- Motor vehicle crashes are the leading cause of death for Americans from age 3 to 33.
- One young person dies every 3 hours from an alcohol related car crash.
- Alcohol was involved in 32 percent of fatal motor vehicle crashes in 2007.
- Alcohol-related crashes in the United States cost the public more than $50 billion in 2000, and 75 percent of these costs occurred in crashes where a driver or non-occupant had a blood alcohol concentration of (BAC) of .10 or higher. (remember, .08 is the law)
- About every 31 minutes, someone is killed in the United States in an alcohol-related crash.
- Impaired driving is the most frequently committed violent crime in the United States.
- About one-third of all drivers arrested for DWI have a previous DWI conviction.
- It is estimated that half of all drivers arrested and half of those convicted of DWI have BAC’s of .15 or above.
- The median age at which children begin drinking is 13. Young people who begin drinking at age 15 are 4 times more likely to develop alcohol dependence than those who begin drinking at age 21.
- 513,000 people are injured (many critically) in alcohol-related crashes each year, an average of 59 people per hour or approximately one every minute.
- On the average 3 people DIE per hour in an alcohol related crash.

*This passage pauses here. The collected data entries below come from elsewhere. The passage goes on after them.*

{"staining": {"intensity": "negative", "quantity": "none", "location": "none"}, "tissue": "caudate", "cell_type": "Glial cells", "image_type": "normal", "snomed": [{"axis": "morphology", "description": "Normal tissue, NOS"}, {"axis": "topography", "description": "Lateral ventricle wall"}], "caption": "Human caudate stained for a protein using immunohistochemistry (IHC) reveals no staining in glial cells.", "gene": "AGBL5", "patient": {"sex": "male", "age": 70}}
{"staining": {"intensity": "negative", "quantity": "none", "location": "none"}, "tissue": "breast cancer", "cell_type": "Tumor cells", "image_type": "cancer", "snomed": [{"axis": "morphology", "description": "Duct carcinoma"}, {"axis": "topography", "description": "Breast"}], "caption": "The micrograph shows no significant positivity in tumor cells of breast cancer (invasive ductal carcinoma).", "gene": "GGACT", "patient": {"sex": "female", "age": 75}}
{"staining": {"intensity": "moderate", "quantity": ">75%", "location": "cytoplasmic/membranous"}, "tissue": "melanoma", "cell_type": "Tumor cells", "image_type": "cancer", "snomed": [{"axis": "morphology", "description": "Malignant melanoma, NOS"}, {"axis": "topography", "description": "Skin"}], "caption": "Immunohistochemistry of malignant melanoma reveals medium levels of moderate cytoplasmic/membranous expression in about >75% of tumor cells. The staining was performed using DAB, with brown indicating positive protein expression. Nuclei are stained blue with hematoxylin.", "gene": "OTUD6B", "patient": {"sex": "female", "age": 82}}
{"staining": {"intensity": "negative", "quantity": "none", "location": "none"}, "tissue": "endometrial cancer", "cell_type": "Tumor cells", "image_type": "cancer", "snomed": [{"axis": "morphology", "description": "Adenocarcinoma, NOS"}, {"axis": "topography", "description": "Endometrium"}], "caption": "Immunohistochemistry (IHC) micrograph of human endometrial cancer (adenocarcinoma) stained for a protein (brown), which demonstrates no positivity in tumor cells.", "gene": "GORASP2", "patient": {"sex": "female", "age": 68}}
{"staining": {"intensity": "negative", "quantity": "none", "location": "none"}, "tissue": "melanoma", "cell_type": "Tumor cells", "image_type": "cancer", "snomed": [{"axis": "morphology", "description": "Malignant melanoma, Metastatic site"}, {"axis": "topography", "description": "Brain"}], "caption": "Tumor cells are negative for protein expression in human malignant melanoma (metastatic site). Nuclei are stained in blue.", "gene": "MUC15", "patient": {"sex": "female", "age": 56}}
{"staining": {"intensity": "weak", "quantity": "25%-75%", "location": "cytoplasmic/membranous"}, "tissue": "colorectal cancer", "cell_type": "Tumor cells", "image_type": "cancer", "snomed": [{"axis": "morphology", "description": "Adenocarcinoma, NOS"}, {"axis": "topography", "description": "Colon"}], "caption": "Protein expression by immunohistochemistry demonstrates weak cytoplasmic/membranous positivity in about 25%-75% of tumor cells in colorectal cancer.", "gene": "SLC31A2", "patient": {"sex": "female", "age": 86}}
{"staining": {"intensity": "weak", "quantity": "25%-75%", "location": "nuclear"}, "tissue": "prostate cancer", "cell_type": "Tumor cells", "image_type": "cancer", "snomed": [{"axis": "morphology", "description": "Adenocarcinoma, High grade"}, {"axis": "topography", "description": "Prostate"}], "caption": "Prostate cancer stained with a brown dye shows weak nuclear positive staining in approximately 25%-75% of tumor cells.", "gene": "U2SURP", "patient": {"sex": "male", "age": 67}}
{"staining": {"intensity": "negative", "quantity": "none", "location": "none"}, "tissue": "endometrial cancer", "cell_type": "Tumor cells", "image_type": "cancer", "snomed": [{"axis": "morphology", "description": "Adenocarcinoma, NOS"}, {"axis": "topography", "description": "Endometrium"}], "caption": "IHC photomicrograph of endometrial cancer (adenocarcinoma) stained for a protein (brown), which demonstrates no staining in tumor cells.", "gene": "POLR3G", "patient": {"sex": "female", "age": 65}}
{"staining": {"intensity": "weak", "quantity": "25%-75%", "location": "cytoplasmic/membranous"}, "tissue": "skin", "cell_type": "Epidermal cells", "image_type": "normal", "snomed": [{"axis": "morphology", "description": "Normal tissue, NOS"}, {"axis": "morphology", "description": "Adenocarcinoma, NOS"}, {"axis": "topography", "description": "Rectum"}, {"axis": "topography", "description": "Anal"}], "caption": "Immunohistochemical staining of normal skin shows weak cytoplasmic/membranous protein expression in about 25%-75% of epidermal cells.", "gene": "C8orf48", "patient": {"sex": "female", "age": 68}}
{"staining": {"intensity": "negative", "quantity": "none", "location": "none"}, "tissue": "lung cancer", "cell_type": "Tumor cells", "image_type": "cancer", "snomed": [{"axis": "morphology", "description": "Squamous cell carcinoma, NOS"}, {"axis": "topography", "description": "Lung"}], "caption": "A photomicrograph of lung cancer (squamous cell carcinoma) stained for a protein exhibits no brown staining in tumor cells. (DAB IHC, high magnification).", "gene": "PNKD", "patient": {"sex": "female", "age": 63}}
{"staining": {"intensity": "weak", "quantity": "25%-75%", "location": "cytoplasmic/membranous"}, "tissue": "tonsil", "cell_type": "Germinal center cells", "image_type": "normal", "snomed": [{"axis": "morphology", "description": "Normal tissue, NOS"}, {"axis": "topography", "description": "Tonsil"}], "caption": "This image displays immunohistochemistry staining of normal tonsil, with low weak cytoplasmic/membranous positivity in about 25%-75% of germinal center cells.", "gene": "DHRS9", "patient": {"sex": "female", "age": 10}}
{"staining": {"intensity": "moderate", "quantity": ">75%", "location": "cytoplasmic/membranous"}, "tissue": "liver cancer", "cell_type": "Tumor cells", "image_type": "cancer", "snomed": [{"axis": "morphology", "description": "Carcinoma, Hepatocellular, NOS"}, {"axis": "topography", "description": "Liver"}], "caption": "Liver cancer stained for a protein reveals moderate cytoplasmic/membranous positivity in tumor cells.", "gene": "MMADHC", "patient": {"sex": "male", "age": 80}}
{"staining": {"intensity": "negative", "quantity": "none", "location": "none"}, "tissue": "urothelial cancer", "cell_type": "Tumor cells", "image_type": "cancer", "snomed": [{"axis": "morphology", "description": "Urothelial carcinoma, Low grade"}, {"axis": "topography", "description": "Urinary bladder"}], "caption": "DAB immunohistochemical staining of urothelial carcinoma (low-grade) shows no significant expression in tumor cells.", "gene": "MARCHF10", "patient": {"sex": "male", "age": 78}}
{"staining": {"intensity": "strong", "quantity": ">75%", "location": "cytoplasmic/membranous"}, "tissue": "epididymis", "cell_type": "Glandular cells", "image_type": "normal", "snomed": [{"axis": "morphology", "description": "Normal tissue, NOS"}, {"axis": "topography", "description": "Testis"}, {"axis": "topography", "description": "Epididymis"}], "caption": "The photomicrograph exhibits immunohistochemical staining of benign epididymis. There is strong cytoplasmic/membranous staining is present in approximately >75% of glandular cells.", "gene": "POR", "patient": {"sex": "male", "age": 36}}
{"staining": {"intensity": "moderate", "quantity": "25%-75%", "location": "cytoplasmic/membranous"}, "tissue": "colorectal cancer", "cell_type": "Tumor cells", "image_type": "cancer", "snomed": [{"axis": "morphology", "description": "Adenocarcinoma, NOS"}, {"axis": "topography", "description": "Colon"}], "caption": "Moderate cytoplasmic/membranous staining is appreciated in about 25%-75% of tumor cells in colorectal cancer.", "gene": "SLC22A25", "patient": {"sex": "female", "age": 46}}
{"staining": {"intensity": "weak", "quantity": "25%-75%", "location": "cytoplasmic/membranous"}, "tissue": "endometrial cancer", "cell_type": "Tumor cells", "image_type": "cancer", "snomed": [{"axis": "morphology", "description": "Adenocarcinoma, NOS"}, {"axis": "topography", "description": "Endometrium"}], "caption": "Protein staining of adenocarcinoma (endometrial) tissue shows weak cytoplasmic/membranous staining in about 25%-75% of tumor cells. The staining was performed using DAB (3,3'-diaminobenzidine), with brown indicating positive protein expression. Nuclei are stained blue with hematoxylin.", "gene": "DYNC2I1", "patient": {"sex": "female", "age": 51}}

How Effective Are Repeat Intoxicated Driver Laws?
Research has shown that driver-licensing sanctions have a significant impact on impaired driving in general. Licensing sanctions imposed under State administrative license revocation systems (not the criminal justice system) have resulted in reductions in alcohol-related fatalities of between 6% and 9%. Although many repeat intoxicated drivers continue to drive without a license after their license has been revoked, studies have shown that those who drive tend to drive less frequently and more carefully. For further information about licensing sanctions, see NHTSA's Traffic Safety Facts-Administrative License Revocation.
Additional sanctions including a variety of vehicle sanction programs, have been applied successfully to deter repeat DWI offenses. California's vehicle impoundment program resulted in substantially fewer subsequent offenses. One-third of all driving-while-intoxicated (DWI) or driving-under-the-influence (DUI) arrests each year involve drivers convicted previously of DWI/DUI.